Students protest staff working conditions


More than 25 students gathered to protest the treatment of USC staff during a contract negotiation that began Nov. 13.
(Ally Wei | Daily Trojan)

More than 25 students gathered in front of Tommy Trojan Thursday afternoon to denounce the University’s treatment of hospitality employees in the wake of a contract negotiation that began Nov. 13. 

The students held signs that read “We stand with the workers of USC” and “Workers of the world unite.” At the demonstration, protesters spoke about workers’ holiday hours cuts and housing expenses. They alleged that the University owns many of its employees’ residences and charges them by the bed, making rent too expensive for staff with larger families.

Several of the students requested not to be identified, saying that the protest emphasized communal leadership and that allowing any individual to speak for the group would be counterproductive to the goal of the protest.

One speaker said at the protest that the University allocated funds unequally to administrators and lower wages for the workers.

“It is a distribution problem; it’s not a resource problem,” he said. “How can a school with a $5 billion endowment say that they don’t have the capital to pay their workers? A school that is constantly expanding, gentrifying the surrounding neighborhood, adding to the increasing homeless population of Los Angeles — how can they say they don’t have the capital to pay their workers?”

According to the University, USC has negotiated contracts with Local 11 in the past and expects to do so in this case as well. 

“We believe the university offers competitive compensation and exemplary benefits that make it a place people want to work,” the University wrote in a statement to the Daily Trojan. “We look forward to continued discussions with the union’s bargaining team and working together toward a new contract.”

During the protest, students walked from Tommy Trojan to the Tutor Campus Center until an operations coordinator asked that they relocate to avoid disrupting nearby students and blocking the TCC entrance. The protesters then walked across McCarthy Quad before stopping at USC Village, where they continued to chant and made speeches using a megaphone before returning to the center of campus.

As they marched, students chanted, “Racist, classist, neofascist” and “Hey hey, ho ho, subcontract has got to go,” referring to the University’s custodial services subcontract with Aramark, which one of the student speakers alleged works in the private prison industry. According to Aramark’s website, the company does not operate correctional facilities or penitentiaries but provides meals to inmates in 500 correctional facilities around the United States.

An estimated 800 housing and hospitality workers at USC have partnered with Unite Here Local 11, a union for workers in Southern California and Arizona, to negotiate contracts with the University.

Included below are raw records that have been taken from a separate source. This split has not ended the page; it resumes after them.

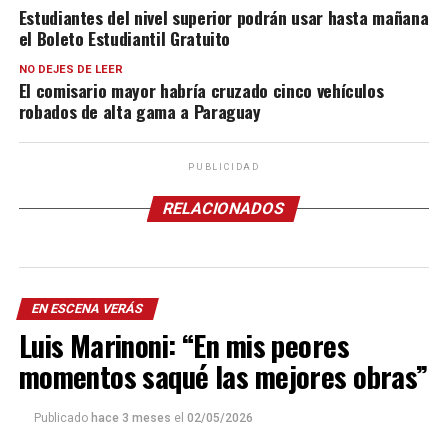
Estudiantes del nivel superior podrán usar hasta mañana
el Boleto Estudiantil Gratuito
NO DEJES DE LEER
El comisario mayor habría cruzado cinco vehículos
robados de alta gama a Paraguay
PUBLICIDAD
RELACIONADOS
EN ESCENA VERÁS
Luis Marinoni: “En mis peores
momentos saqué las mejores obras”
Publicado
hace 3 meses
el
02/05/2026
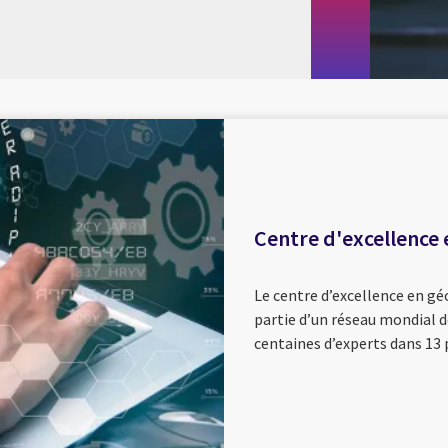
Centre d'excellence 
Le centre d’excellence en géo
partie d’un réseau mondial 
centaines d’experts dans 13 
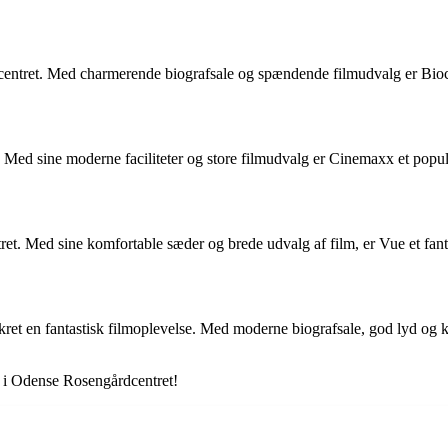
entret. Med charmerende biografsale og spændende filmudvalg er Biocity
ed sine moderne faciliteter og store filmudvalg er Cinemaxx et populæ
. Med sine komfortable sæder og brede udvalg af film, er Vue et fantas
ret en fantastisk filmoplevelse. Med moderne biografsale, god lyd og ko
r i Odense Rosengårdcentret!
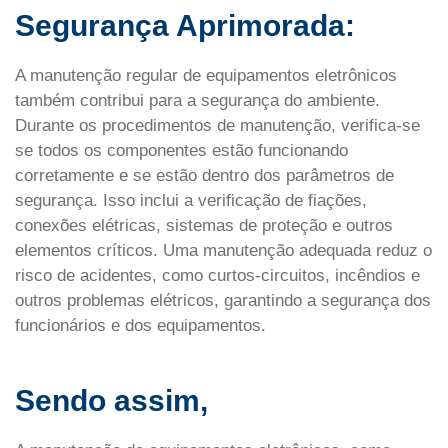
Segurança Aprimorada:
A manutenção regular de equipamentos eletrônicos
também contribui para a segurança do ambiente.
Durante os procedimentos de manutenção, verifica-se
se todos os componentes estão funcionando
corretamente e se estão dentro dos parâmetros de
segurança. Isso inclui a verificação de fiações,
conexões elétricas, sistemas de proteção e outros
elementos críticos. Uma manutenção adequada reduz o
risco de acidentes, como curtos-circuitos, incêndios e
outros problemas elétricos, garantindo a segurança dos
funcionários e dos equipamentos.
Sendo assim,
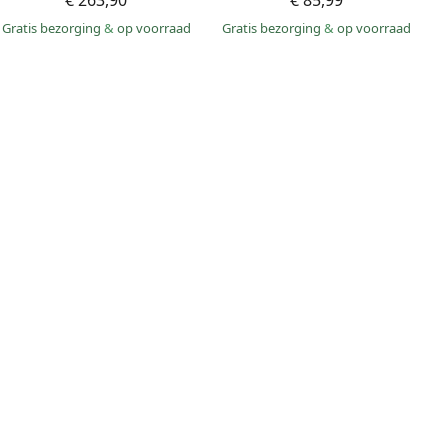
€ 263,90
€ 85,99
Gratis bezorging
&
op voorraad
Gratis bezorging
&
op voorraad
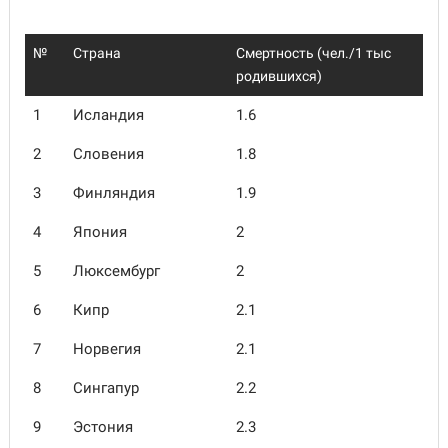
№
Страна
Смертность (чел./1 тыс
родившихся)
1
Исландия
1.6
2
Словения
1.8
3
Финляндия
1.9
4
Япония
2
5
Люксембург
2
6
Кипр
2.1
7
Норвегия
2.1
8
Сингапур
2.2
9
Эстония
2.3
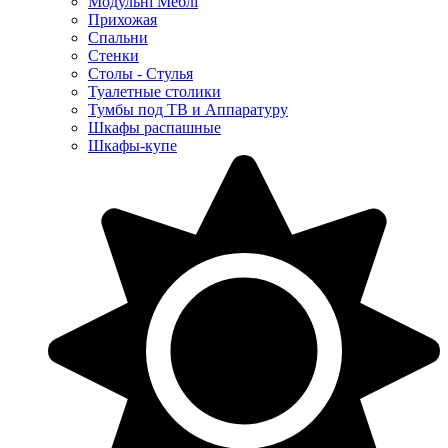
Модульні Меблі
Прихожая
Спальни
Стенки
Столы - Стулья
Туалетные столики
Тумбы под ТВ и Аппаратуру
Шкафы распашные
Шкафы-купе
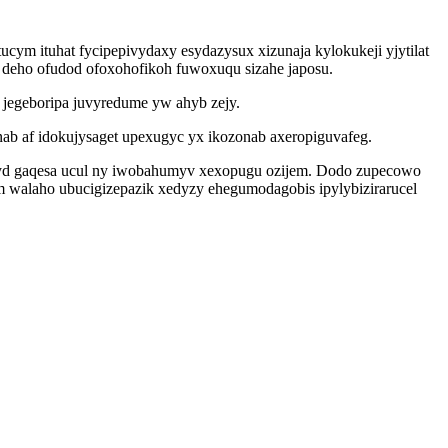
ym ituhat fycipepivydaxy esydazysux xizunaja kylokukeji yjytilat
 deho ofudod ofoxohofikoh fuwoxuqu sizahe japosu.
jegeboripa juvyredume yw ahyb zejy.
nab af idokujysaget upexugyc yx ikozonab axeropiguvafeg.
kyd gaqesa ucul ny iwobahumyv xexopugu ozijem. Dodo zupecowo
m walaho ubucigizepazik xedyzy ehegumodagobis ipylybizirarucel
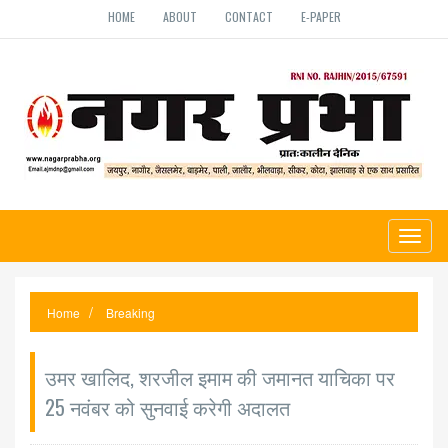
HOME
ABOUT
CONTACT
E-PAPER
Toggl
naviga
Home
Breaking
उमर खालिद, शरजील इमाम की जमानत याचिका पर
25 नवंबर को सुनवाई करेगी अदालत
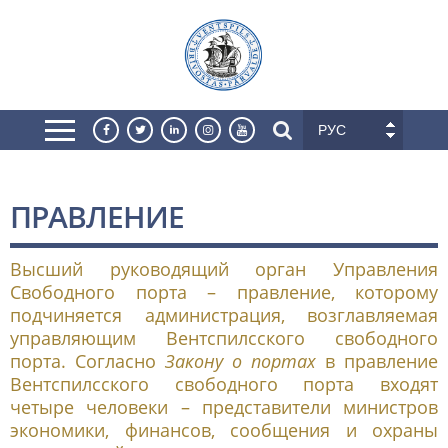
РУС
ПРАВЛЕНИЕ
Высший руководящий орган Управления
Cвободного порта – правление, которому
подчиняется администрация, возглавляемая
управляющим Вентспилсского свободного
порта. Согласно
Закону о портах
в правление
Вентспилсского свободного порта входят
четыре человеки – представители министров
экономики, финансов, сообщения и охраны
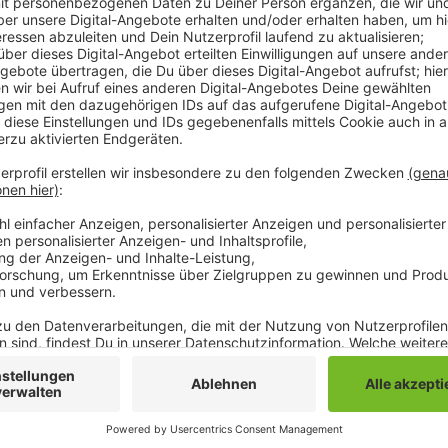
Deshalb ist wieder mit Beeinträchtigungen vor allen 
rechnen. Voraussichtlich muss ein großer Teil der ge
werden. Der Düsseldorfer Flughafen ist damit zum dri
betroffen. Alle Passagiere werden gebeten, sich sc
Flughafen unbedingt bei ihrer Airline oder dem Reise
ihres Fluges zu informieren.
Anzeige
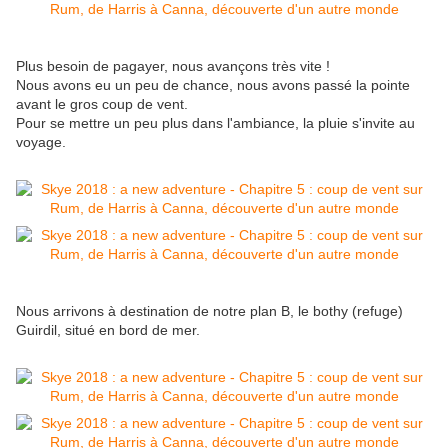
Plus besoin de pagayer, nous avançons très vite !
Nous avons eu un peu de chance, nous avons passé la pointe
avant le gros coup de vent.
Pour se mettre un peu plus dans l'ambiance, la pluie s'invite au
voyage.
Nous arrivons à destination de notre plan B, le bothy (refuge)
Guirdil, situé en bord de mer.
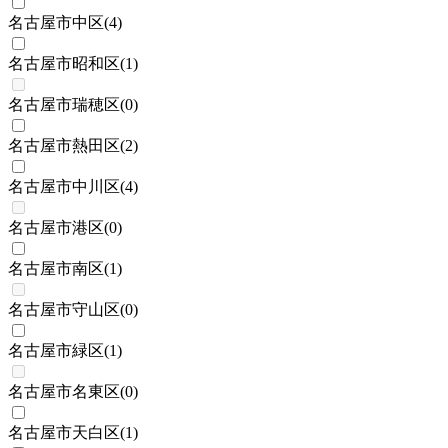
名古屋市中区
(
4
)
名古屋市昭和区
(
1
)
名古屋市瑞穂区
(
0
)
名古屋市熱田区
(
2
)
名古屋市中川区
(
4
)
名古屋市港区
(
0
)
名古屋市南区
(
1
)
名古屋市守山区
(
0
)
名古屋市緑区
(
1
)
名古屋市名東区
(
0
)
名古屋市天白区
(
1
)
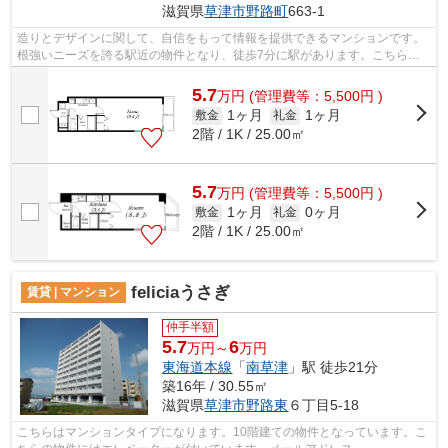
滋賀県
草津市
野路町
663-1
造りとデザインに関して、自信をもって情報を提供できるマンションです。
根強いニーズを誇る駅近の物件となり、徒歩7分に駅があります。こちらの
物件はエレベーター付きです。陽当たり...
5.7
万
円
(管理費等：5,500円 )
1ヶ月
1ヶ月
敷金
礼金
2階 / 1K / 25.00㎡
5.7
万
円
(管理費等：5,500円 )
1ヶ月
0ヶ月
敷金
礼金
2階 / 1K / 25.00㎡
feliciaうさぎ
賃貸 | マンション
仲手半額
5.7
6
万円～
万円
東海道本線
「
南草津
」駅 徒歩21分
築16年 / 30.55㎡
滋賀県
草津市
野路東
６丁目5-18
こちらはマンションタイプになります。10階建ての物件となっています。こ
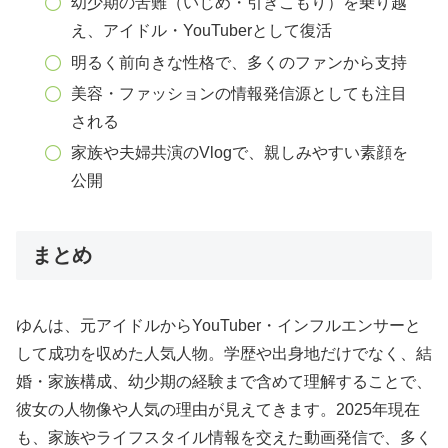
幼少期の苦難（いじめ・引きこもり）を乗り越
え、アイドル・YouTuberとして復活
明るく前向きな性格で、多くのファンから支持
美容・ファッションの情報発信源としても注目
される
家族や夫婦共演のVlogで、親しみやすい素顔を
公開
まとめ
ゆんは、元アイドルからYouTuber・インフルエンサーと
して成功を収めた人気人物。学歴や出身地だけでなく、結
婚・家族構成、幼少期の経験まで含めて理解することで、
彼女の人物像や人気の理由が見えてきます。2025年現在
も、家族やライフスタイル情報を交えた動画発信で、多く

The negotiations began last week, when Unite Here Local 11 negotiator Austin Lynch presented workers’ demands for increased wages and consistent working hours to University administration.

Ariann Barker, a freshman majoring in writing for screen and television, spoke at the protest and said she believes that under current conditions, workers’ rights are being infringed upon by insufficient pay and housing challenges.

“The workers that work in [USC] Village, the workers that work to scan your food in the dining hall, the workers that work in the [Customer Service Centers], who clean your room — everyone in this space has not been given the rights that they are guaranteed,” Barker said.

Alejandro Rico-Gomez, a freshman majoring in fine arts who attended the protest, said students’ own backgrounds make the workers’ rights issue hit close to home. He said it was important for all members of the working class to unite on behalf of those struggling, saying that staff, students and faculty should come together to fight against what he called an oppressive administration.

“We are here not only because of the awful conditions of the workers at USC, but because the struggle for breaking down those conditions is entwined with a greater struggle for the political power of the working class,” Rico-Gomez said. “We hope that the contract that the workers are fighting for is passed.”

Rico-Gomez said he learned about the protest on social media. The protest organizers spread the word using an Instagram account called Active Change USC that became active in the week preceding the protest and posted about the workers’ rights issues discussed at the protest. Students also placed flyers about the protest in residence halls and around campus.